[What is needed]:
State the number of lines in the material below that hold "wrist", and add nothing to it.

[Data under study]:
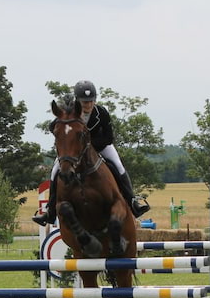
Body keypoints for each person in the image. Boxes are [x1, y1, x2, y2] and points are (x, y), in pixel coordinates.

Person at [33, 80, 150, 226]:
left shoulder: (101, 113)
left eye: (90, 101)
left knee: (118, 166)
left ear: (94, 100)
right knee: (55, 172)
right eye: (84, 102)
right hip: (74, 150)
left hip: (100, 146)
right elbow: (53, 127)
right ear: (77, 101)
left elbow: (108, 137)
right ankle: (50, 212)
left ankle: (133, 202)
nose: (88, 105)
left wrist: (90, 146)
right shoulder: (70, 114)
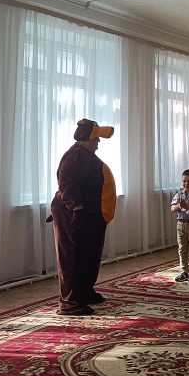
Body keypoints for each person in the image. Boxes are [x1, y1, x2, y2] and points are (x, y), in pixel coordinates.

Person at [49, 118, 117, 316]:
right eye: (96, 139)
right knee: (72, 257)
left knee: (89, 254)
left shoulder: (85, 154)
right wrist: (76, 208)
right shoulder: (77, 155)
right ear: (88, 139)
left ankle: (84, 292)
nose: (99, 143)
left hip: (90, 214)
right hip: (73, 214)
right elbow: (67, 184)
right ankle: (70, 301)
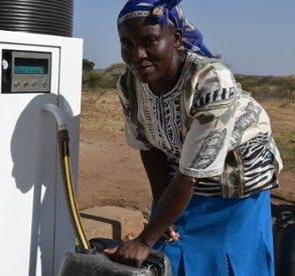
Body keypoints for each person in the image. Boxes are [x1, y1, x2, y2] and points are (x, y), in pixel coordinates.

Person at [104, 0, 283, 275]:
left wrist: (144, 239)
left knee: (225, 259)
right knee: (171, 248)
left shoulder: (211, 80)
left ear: (175, 39)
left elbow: (190, 175)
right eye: (127, 44)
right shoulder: (130, 83)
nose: (137, 54)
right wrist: (159, 203)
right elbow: (149, 146)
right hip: (183, 172)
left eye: (149, 41)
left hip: (237, 180)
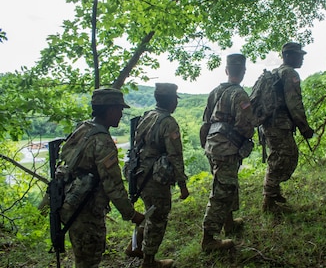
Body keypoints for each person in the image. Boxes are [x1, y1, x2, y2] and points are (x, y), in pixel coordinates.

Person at [59, 88, 146, 268]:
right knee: (89, 261)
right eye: (119, 109)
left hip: (70, 202)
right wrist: (131, 214)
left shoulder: (83, 129)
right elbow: (112, 185)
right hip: (86, 210)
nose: (121, 114)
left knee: (83, 258)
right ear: (110, 110)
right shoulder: (103, 141)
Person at [125, 83, 189, 268]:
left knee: (150, 211)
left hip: (138, 173)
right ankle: (149, 261)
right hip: (153, 176)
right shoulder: (168, 122)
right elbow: (175, 155)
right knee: (159, 216)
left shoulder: (148, 116)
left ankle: (134, 246)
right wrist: (182, 185)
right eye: (175, 100)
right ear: (171, 101)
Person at [200, 53, 255, 252]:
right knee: (222, 192)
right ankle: (208, 239)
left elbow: (206, 121)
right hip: (227, 148)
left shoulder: (215, 91)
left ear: (226, 71)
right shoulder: (240, 95)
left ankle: (229, 223)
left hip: (212, 145)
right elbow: (245, 125)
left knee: (227, 185)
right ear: (243, 72)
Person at [261, 42, 314, 213]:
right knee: (286, 157)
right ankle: (268, 200)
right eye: (300, 55)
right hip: (279, 125)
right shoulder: (290, 73)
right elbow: (294, 104)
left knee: (277, 157)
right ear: (289, 56)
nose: (303, 59)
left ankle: (273, 193)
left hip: (269, 124)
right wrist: (304, 127)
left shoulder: (275, 73)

[Answer for this exercise]:
7